In Enon, Paul Harding returns to the same New England landscape and family that won him the Pulitzer Prize for Tinkers.
With both your books concerning the death of a major character, can you talk about what fascinates you about death and the process of it?
It’s funny because I’m not fascinated with death. I’m fascinated with what’s anachronistically called “metaphysics.” I take my cues from physics or science and the observation that 96% of the universe is not available to our perception. So I’m interested in the greater whole of which we are a part, but cannot perceive. That makes death an interesting threshold. It fascinates me in the context of our mortality. It’s a great backdrop. It sets our eminence in release against the omega point of our mortal career. It’s this absolute value that I create narratively and aesthetically—it’s a powerful subject to write about. With Charlie in Enon, it all takes place in his head, these are projections, it becomes the psychology and emotional tectonics of grief, and he invents this other Enon in which he repatriates his daughter and he joins her there and that’s how he negotiates her passing. The idea is that her absence is as specific to and as highly articulated as her presence.
Being able to observe only a small part of the universe we’re a part of, is this why you often write from a lofted point of view? Like the seizures in Tinkers and the hallucinations in Enon?
That’s an interesting question because I’m interested in character rather than plot, but then you have these times when verisimilitude rears its ugly head, so I find ways to modulate my characters into these points of view that are heightened or poetic, but I think of that as practical logistics, ways of modulating even the reader into those states of mind so they don’t seem to come out of nowhere.
Did you notice a difference in editing between Bellevue [which published Tinkers] and Random House?
I’ve been supernaturally lucky with the editors I’ve had. Both Erika Goldman at Bellevue and Susan Kamil at Random House were, respectively, the first readers. The editing process was that I wouldn’t talk to either of them for months working on the book, and then we’d have conversations about it. As it got closer to publication, the conversations got more specific. Good editors say, “I like all this stuff, but there’s something off-key here, can you take a look at it?” And I’d say sure, I’ll take a look at it. With both editors I was fortunate that every time I’d go back, they’d read the revision and say, “That’s it.” It wouldn’t be, “In this scene this dog should bark twice.” There was none of that prescriptive stuff. It was absolutely wonderful. In both cases, for better or worse, what ended up between those covers is what I wrote.
Since Tinkers took so long to publish and was such a success, I was wondering if you had any advice for young writers?

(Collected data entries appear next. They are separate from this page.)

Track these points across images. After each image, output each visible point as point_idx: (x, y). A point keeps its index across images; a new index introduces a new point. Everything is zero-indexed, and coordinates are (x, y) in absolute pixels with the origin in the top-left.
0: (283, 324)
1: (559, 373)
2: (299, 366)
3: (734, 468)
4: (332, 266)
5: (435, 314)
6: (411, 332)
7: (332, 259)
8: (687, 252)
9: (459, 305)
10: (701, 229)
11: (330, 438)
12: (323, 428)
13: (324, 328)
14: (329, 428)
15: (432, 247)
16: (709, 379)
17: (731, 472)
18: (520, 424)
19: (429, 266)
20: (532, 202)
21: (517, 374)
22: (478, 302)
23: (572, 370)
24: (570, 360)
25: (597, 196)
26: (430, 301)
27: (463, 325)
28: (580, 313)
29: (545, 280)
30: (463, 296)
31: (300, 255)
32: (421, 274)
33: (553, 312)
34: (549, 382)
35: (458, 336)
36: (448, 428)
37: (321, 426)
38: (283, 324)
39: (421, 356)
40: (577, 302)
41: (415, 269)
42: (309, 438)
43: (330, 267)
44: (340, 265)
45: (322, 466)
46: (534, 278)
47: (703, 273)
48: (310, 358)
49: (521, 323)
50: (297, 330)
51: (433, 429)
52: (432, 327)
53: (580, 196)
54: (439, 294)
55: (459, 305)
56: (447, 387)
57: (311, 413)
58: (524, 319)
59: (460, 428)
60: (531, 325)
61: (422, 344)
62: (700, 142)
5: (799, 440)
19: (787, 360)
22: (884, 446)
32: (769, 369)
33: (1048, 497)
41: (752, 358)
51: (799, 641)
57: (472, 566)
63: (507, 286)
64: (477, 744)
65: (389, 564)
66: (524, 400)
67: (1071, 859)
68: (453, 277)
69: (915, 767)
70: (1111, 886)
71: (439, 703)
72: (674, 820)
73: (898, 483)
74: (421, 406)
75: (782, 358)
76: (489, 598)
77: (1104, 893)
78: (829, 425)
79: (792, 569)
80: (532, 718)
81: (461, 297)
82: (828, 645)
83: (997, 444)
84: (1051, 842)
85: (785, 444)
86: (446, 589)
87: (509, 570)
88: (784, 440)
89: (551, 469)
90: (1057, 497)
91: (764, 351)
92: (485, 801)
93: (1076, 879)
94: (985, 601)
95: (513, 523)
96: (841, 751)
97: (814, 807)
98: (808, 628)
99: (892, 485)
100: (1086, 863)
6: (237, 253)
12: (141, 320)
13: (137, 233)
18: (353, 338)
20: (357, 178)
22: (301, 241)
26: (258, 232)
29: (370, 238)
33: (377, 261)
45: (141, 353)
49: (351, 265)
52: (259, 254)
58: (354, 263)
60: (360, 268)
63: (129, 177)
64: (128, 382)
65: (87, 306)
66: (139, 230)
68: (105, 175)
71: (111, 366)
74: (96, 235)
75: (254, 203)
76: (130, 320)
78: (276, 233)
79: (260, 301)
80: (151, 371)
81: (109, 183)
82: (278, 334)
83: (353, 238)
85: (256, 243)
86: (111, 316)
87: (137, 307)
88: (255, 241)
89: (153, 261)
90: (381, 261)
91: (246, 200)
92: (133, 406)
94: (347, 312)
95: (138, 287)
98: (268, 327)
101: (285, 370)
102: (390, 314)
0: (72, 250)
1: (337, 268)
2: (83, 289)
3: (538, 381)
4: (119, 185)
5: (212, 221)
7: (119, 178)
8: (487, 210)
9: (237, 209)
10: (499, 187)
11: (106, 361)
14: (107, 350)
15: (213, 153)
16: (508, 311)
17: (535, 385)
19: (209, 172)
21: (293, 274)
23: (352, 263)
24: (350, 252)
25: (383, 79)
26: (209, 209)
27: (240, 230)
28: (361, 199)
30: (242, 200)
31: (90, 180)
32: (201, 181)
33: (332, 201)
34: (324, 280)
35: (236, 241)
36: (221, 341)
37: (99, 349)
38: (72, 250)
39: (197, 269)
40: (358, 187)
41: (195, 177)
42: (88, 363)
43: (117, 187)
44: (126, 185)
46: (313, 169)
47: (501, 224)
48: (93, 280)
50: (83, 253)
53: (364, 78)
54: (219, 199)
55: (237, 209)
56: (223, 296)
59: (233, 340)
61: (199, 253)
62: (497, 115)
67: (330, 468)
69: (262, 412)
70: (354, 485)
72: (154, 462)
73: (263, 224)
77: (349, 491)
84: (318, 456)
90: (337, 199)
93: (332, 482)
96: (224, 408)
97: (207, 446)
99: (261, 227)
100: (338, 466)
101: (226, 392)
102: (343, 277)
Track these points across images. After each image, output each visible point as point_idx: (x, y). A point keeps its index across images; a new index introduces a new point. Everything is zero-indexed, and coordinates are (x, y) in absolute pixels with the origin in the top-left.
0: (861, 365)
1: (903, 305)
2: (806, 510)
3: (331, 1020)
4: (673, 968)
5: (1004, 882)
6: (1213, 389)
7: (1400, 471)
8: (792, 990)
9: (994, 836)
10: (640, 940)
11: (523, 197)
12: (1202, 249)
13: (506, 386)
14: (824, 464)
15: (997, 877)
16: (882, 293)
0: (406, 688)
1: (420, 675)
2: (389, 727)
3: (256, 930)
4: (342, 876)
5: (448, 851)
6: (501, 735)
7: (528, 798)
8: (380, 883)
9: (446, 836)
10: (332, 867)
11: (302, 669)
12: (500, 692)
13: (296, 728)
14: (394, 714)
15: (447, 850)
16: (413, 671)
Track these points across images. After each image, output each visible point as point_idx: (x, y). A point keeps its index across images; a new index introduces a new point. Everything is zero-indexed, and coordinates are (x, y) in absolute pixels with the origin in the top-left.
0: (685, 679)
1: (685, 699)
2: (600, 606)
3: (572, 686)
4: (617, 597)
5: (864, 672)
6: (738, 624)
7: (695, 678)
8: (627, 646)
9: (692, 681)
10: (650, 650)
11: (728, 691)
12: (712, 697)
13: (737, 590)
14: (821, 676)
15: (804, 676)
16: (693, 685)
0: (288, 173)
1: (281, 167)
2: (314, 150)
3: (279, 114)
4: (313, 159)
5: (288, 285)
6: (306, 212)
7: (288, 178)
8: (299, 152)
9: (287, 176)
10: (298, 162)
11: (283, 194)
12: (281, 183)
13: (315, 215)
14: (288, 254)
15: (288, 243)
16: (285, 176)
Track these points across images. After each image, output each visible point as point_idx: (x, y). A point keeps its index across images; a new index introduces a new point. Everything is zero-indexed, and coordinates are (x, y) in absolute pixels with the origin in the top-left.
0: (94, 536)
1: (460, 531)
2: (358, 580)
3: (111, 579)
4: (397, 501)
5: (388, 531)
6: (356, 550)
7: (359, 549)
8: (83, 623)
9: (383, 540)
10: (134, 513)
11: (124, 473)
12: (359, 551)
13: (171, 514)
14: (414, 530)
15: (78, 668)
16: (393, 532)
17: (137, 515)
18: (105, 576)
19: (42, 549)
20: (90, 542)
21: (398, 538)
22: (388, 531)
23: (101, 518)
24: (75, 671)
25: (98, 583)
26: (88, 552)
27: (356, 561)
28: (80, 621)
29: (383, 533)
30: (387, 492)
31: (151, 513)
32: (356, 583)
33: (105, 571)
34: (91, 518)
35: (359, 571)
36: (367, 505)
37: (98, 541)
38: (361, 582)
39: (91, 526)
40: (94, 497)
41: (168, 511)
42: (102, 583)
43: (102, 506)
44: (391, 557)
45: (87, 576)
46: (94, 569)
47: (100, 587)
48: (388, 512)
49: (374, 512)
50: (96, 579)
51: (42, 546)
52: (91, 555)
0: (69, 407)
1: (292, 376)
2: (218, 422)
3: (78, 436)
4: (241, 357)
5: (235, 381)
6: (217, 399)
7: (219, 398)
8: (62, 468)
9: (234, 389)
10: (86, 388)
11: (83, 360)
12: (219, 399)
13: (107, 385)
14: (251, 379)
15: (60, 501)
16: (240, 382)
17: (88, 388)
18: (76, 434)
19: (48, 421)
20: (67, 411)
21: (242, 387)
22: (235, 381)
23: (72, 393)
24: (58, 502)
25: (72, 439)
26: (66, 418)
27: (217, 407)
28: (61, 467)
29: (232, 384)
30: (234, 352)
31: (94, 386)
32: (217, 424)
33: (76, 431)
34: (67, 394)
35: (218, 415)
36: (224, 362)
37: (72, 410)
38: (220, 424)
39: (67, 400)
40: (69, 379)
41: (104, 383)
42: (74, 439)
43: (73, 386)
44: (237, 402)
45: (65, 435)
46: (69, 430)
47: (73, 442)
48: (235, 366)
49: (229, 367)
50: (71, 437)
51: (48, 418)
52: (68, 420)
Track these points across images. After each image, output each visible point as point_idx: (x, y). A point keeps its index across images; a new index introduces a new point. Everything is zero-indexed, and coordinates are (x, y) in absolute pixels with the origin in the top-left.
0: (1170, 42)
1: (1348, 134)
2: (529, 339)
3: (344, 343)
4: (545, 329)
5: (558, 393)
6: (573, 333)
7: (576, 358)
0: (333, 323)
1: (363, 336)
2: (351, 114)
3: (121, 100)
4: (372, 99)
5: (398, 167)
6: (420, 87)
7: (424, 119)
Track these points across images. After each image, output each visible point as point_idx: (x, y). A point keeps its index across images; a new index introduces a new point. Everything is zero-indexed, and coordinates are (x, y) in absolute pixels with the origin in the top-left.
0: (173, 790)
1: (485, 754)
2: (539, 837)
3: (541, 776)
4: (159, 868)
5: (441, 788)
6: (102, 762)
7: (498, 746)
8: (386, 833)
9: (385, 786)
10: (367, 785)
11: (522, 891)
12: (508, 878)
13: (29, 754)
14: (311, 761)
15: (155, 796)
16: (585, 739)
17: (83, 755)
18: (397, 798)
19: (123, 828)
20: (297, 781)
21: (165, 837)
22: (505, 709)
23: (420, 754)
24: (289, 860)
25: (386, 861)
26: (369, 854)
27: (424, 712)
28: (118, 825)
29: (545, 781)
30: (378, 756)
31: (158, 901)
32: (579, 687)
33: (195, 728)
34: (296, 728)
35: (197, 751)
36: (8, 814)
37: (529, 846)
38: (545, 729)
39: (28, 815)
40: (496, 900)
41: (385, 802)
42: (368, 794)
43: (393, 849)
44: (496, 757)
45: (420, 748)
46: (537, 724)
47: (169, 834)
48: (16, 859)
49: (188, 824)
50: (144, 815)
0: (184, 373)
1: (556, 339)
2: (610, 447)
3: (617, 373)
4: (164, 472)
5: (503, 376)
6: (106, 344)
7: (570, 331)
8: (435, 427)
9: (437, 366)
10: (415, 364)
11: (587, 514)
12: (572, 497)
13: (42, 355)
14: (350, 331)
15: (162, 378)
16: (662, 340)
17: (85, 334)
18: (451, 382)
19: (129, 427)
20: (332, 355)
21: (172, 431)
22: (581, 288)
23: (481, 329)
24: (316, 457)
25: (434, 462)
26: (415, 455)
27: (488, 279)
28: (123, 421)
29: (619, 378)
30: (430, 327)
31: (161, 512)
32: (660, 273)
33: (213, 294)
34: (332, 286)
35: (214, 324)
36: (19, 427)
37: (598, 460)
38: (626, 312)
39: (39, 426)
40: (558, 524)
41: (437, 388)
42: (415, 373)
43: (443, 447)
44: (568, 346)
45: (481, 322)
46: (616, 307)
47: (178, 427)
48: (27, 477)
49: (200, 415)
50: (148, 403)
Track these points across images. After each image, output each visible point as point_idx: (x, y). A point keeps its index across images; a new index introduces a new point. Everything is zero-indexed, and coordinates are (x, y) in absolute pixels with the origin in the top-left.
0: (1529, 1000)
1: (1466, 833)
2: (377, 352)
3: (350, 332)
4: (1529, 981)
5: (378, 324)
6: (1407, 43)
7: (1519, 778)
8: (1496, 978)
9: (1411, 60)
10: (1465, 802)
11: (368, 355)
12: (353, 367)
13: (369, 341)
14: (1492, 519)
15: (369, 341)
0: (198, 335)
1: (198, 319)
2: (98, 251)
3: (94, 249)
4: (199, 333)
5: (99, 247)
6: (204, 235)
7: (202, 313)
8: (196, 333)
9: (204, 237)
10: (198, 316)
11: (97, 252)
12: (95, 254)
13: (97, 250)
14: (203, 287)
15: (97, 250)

My advice comes out of my own situation, which is dangerous because it could sound normative. It took me a long time to get Tinkers published. I didn’t get my MFA until I was 32, and 10 years later I published my first book. So to me it’s all about playing your long game. But it’s also the good fortune I had. The silver lining of those years when I was trying to get Tinkers published but couldn’t were the years when I had to decide, “Why do I want to be a writer?” I realized that writing is the thing itself, writing is not a means to publication, writing is not a predicate of publication, so I spent years making art for art’s sake. If you want to be a writer, you write. Everybody wants to get published. You gotta play your long game. You don’t want to publish a crappy book, you don’t want to be a 50- or 60-year-old person embarrassed by the juvenilia that you were able to get published, and you don’t want to publish just because you can.